Extrait source:
»»

Introduction
Publié en 1981, l’ouvrage Covering Islam[1] d’Edward Saïd constitue une analyse essentielle des biais persistants par lequel les médias occidentaux perçoivent et présentent l’islam. En puisant dans les théories postcoloniales, Saïd montre comment les récits médiatiques occidentaux, influencés par des experts politiques et académiques, perpétuent des stéréotypes simplistes et souvent nuisibles aux populations musulmanes.
Plus de quatre décennies plus tard, les observations de Saïd demeurent d’une actualité frappante, en particulier depuis le 11 septembre 2001, avec une montée de l’islamophobie et une focalisation incessante sur les crises dans le monde musulman. La présente analyse revisite les arguments principaux de Saïd tout en les mettant en perspective avec les développements contemporains du discours médiatique post-7-Octobre 2023, en particulier en France.
Le cœur de la théorie de Saïd
Edward Saïd constate que les médias occidentaux, souvent en collaboration avec des « experts », réduisent l’islam à une entité monolithique. Cette sur-simplification masque la diversité culturelle, ethnique et théologique de la religion musulmane. Ainsi, Saïd affirme que « l’islam n’est pas une structure monolithique et homogène[2] », même si les représentations dominantes continuent de renforcer cette idée fausse.
La couverture médiatique du monde musulman privilégie des thèmes tels que le terrorisme, l’extrémisme et les conflits sociaux, créant une image déformée de ces sociétés. Il observe que « le monde musulman est souvent représenté dans les médias uniquement lors de moments de bouleversements, laissant le public avec l’impression d’une région éternellement volatile[3] ».

««

Séries de photos de scènes avec paramètres intrinsèques:

»»

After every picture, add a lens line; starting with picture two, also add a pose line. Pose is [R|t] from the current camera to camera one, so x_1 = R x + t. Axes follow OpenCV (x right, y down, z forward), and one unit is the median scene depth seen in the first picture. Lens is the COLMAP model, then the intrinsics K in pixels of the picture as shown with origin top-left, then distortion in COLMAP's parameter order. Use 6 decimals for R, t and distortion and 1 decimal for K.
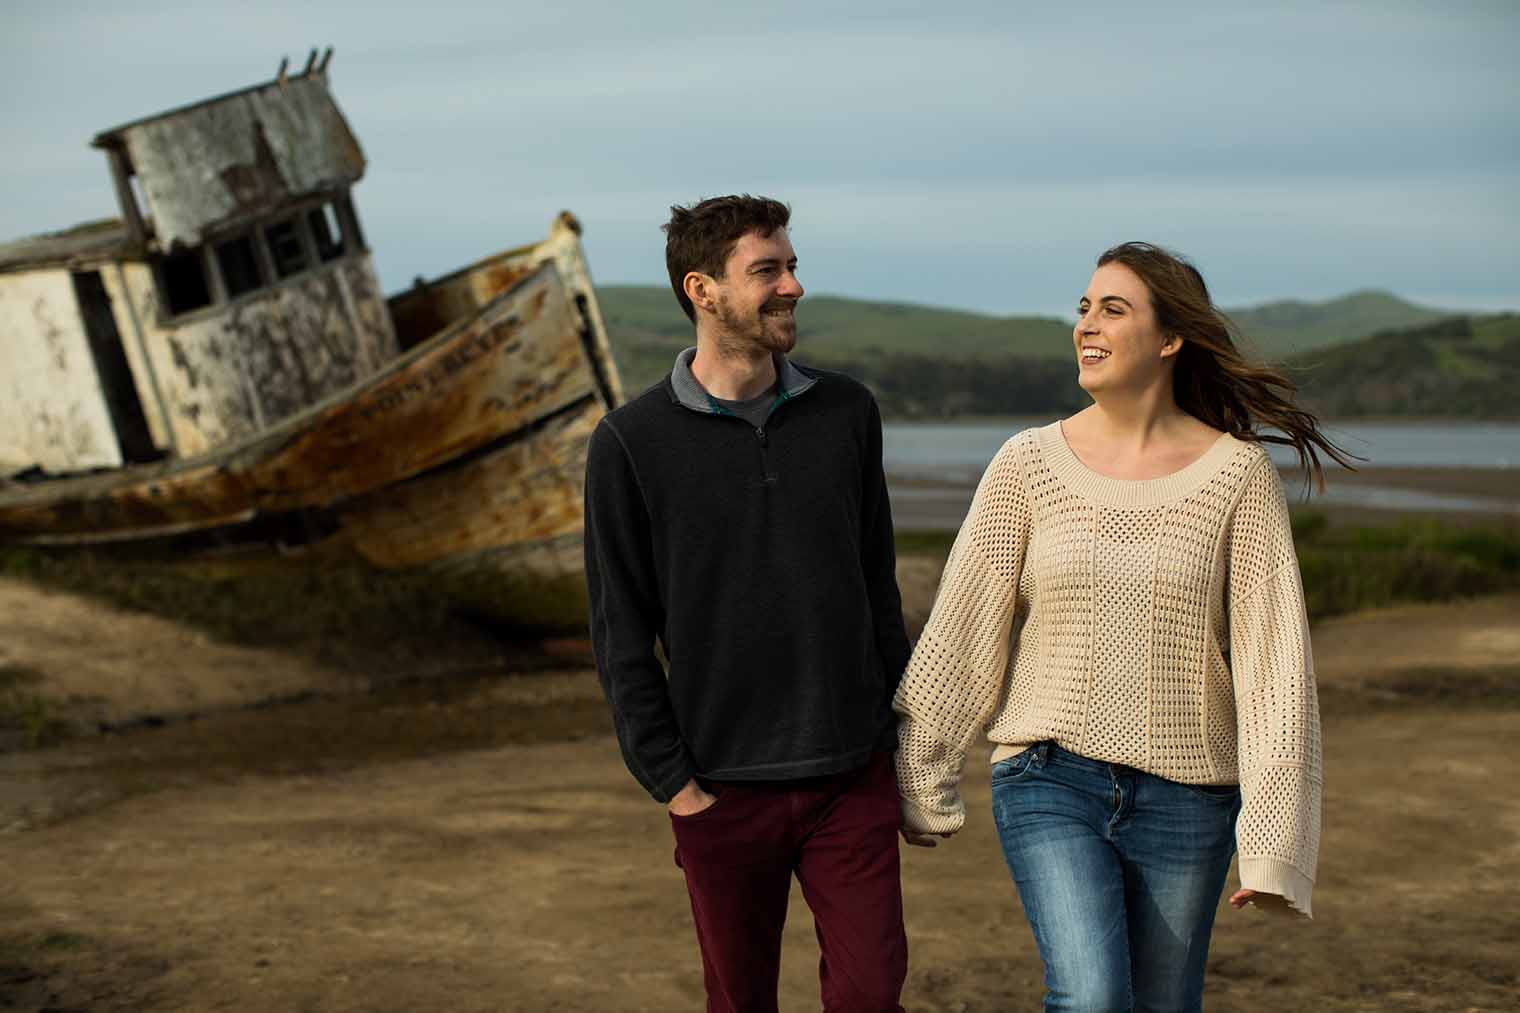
lens RADIAL K [[2174.6, 0, 756.8], [0, 2174.6, 527.6], [0, 0, 1]] dist [-0.134926, 0.146098]
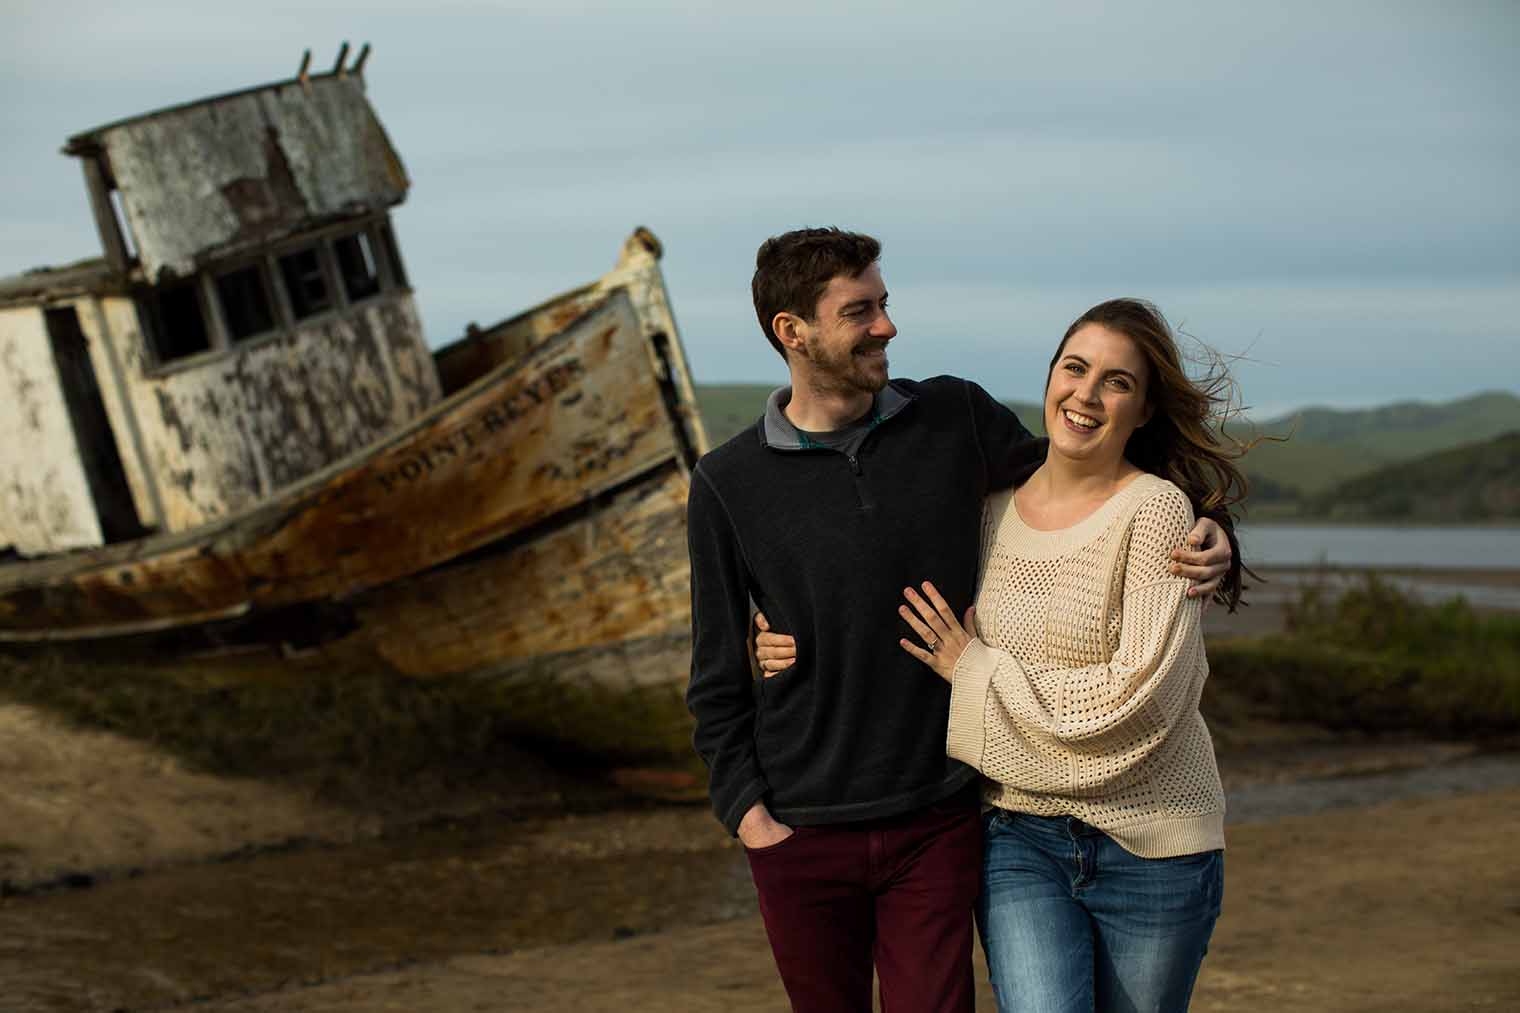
lens RADIAL K [[2181.2, 0, 760.0], [0, 2181.2, 506.5], [0, 0, 1]] dist [-0.114099, 0.020608]
pose [[0.998638, 0.007261, -0.051663, -0.003333], [-0.010095, 0.998446, -0.054811, -0.001690], [0.051185, 0.055258, 0.997159, 0.207261]]
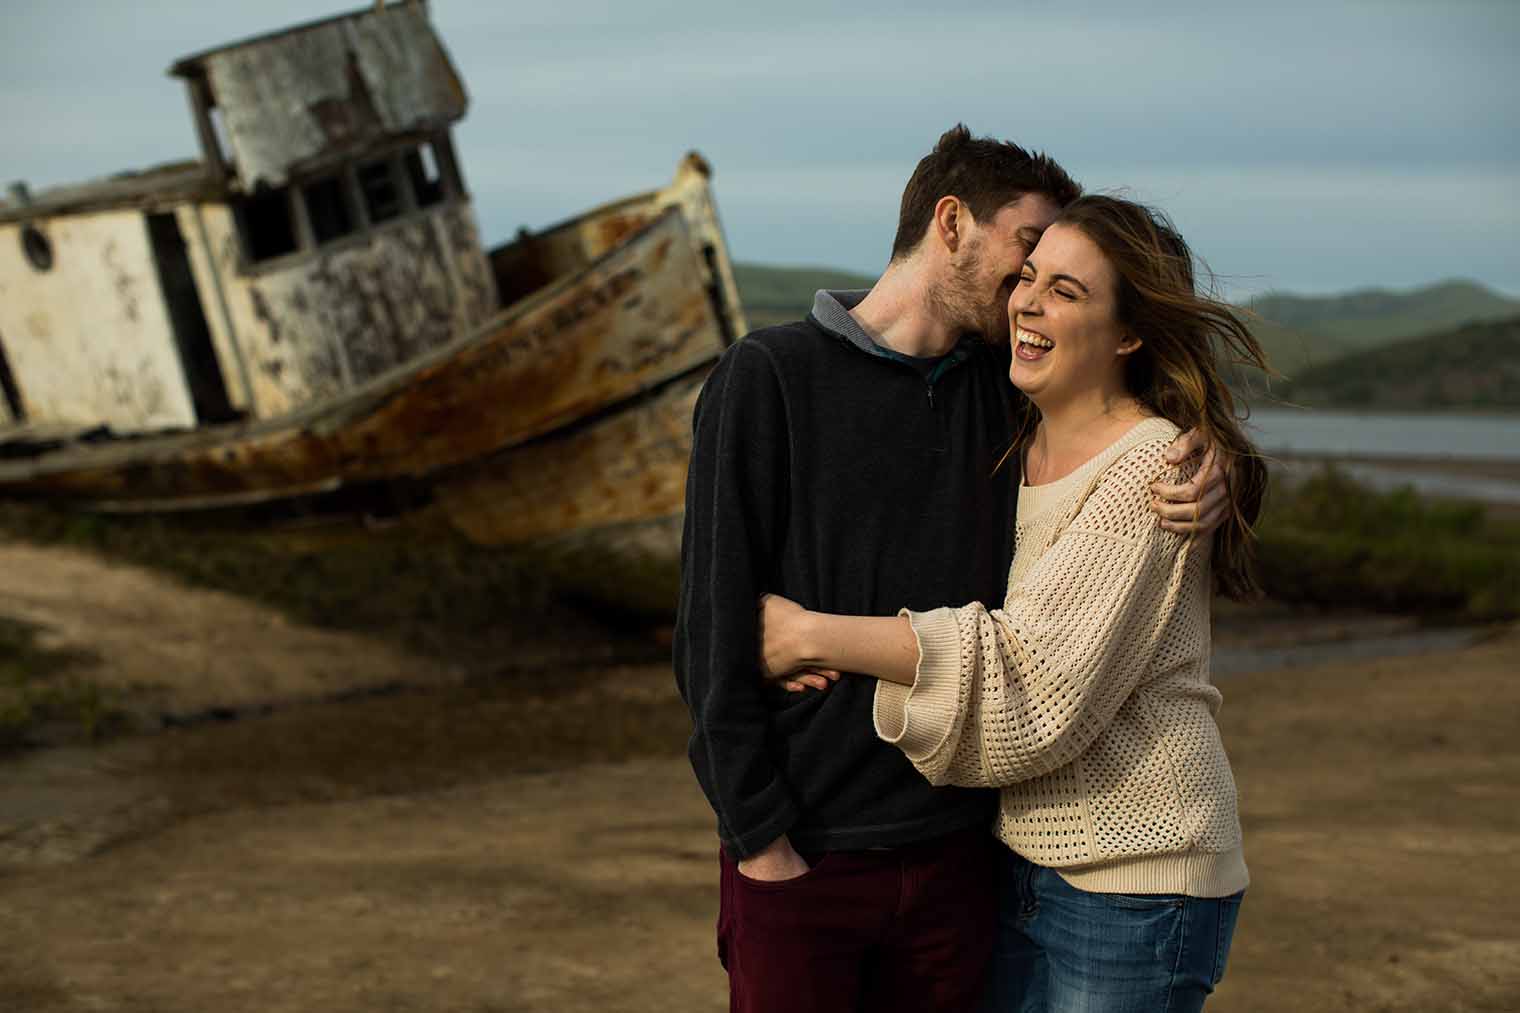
lens RADIAL K [[2181.2, 0, 760.0], [0, 2181.2, 506.5], [0, 0, 1]] dist [-0.114099, 0.020608]
pose [[0.999235, 0.020225, -0.033481, -0.026217], [-0.020228, 0.999795, 0.000239, -0.000110], [0.033479, 0.000439, 0.999439, 0.096818]]
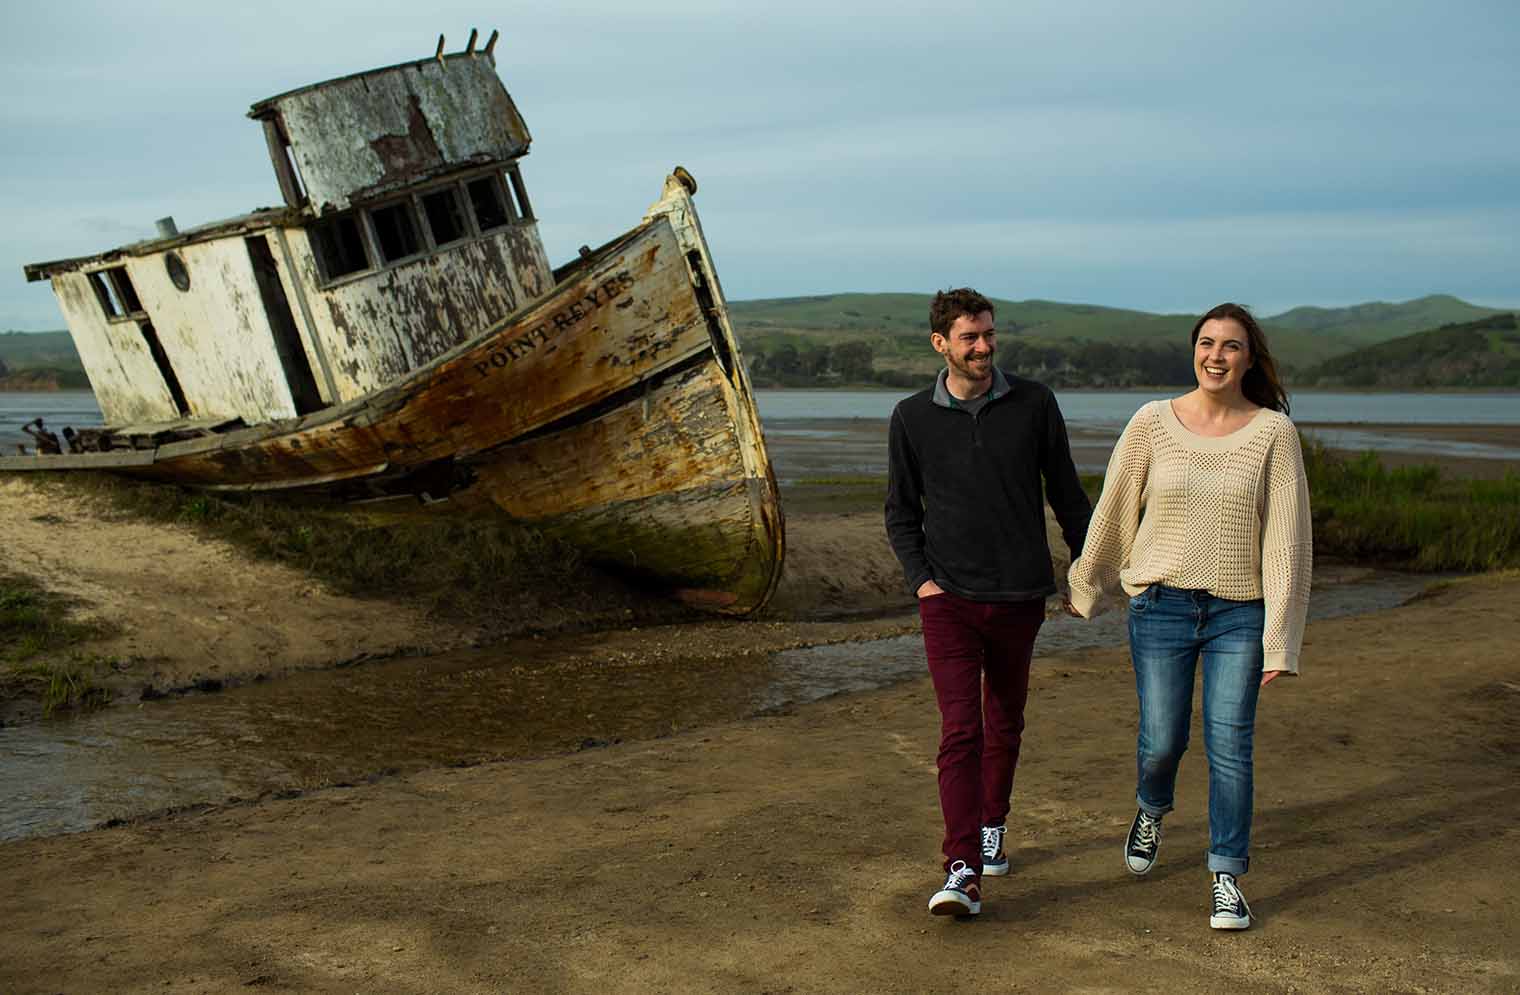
lens RADIAL K [[1535.6, 0, 801.3], [0, 1535.6, 444.9], [0, 0, 1]] dist [-0.061364, -0.004707]
pose [[0.992878, 0.006989, -0.118931, 0.049881], [-0.008482, 0.999891, -0.012047, -0.009527], [0.118834, 0.012970, 0.992829, 0.292129]]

««

Série d'exercices:
• a. Répondez aux questions suivantes à l'aide de l'extrait sur Covering Islam.
(i) En quelle année l'ouvrage d'Edward Saïd a-t-il été publié ?
(ii) Depuis quelle date les observations de Saïd sont-elles d'une actualité frappante, en particulier ?
(iii) Quels thèmes la couverture médiatique du monde musulman privilégie-t-elle ?
• b. Poursuivez l'extrait sur Covering Islam d'Edward Saïd à partir de sa dernière phrase.
Les enregistrements n'ont aucun lien avec l'extrait.

Réponses attendues:
• a.
(i) En 1981.
(ii) Depuis le 11 septembre 2001.
(iii) Le terrorisme, l'extrémisme et les conflits sociaux.

• b.
Ce constat reste tristement pertinent à notre époque, où les gros titres de la presse masquent souvent le fait que les sociétés musulmanes recèlent aussi des histoires de progrès et de richesse culturelle. En France, les médias ont largement façonné le discours public sur l’islam, contribuant à l’idée d’une sorte de « crise » inhérente à la religion, comme le souligne Emmanuel Macron, lorsqu’il déclare que « L’islam est une religion en crise aujourd’hui dans le monde entier[4]. »
Dans ce contexte, il est essentiel de considérer la manière dont les discours sur l’islam peuvent s’entrelacer avec d’autres enjeux géopolitiques, notamment la question palestinienne. En effet, la tendance à amalgamer la religion avec des groupes politiques et militarisés palestiniens entraîne une vision réductrice. Emmanuel Macron, dans ses déclarations publiques, a comparé le Hamas à Daesh, deux entités qui diffèrent par leur légitimité, leur origine et leurs objectifs. Le Hamas est souvent perçu par ses partisans comme un mouvement politique palestinien, tandis que Daesh est reconnu dans le monde entier comme une organisation terroriste promouvant une idéologie extrémiste et violente.
Cette comparaison soulève des questions sur la manière dont la situation palestinienne est perçue et interprétée. Cet amalgame la réduit à une confrontation simpliste entre musulmans et juifs, occultant ainsi la vérité coloniale de cette histoire. En effaçant l’enjeu sous-jacent, à savoir la lutte pour les droits humains et l’autodétermination des Palestiniens au profit d’une dichotomie religieuse, le discours présidentiel alimente les tensions intercommunautaires en France, renforce les stéréotypes et l’islamophobie ambiante tout en minimisant les souffrances vécues par les populations concernées. Cette approche alimente les biais des médias qui, pour beaucoup d’entre eux, ont présenté le 7 octobre comme « le pogrom le plus violent de l’histoire d’Israël depuis la Shoah[5] », une affirmation erronée.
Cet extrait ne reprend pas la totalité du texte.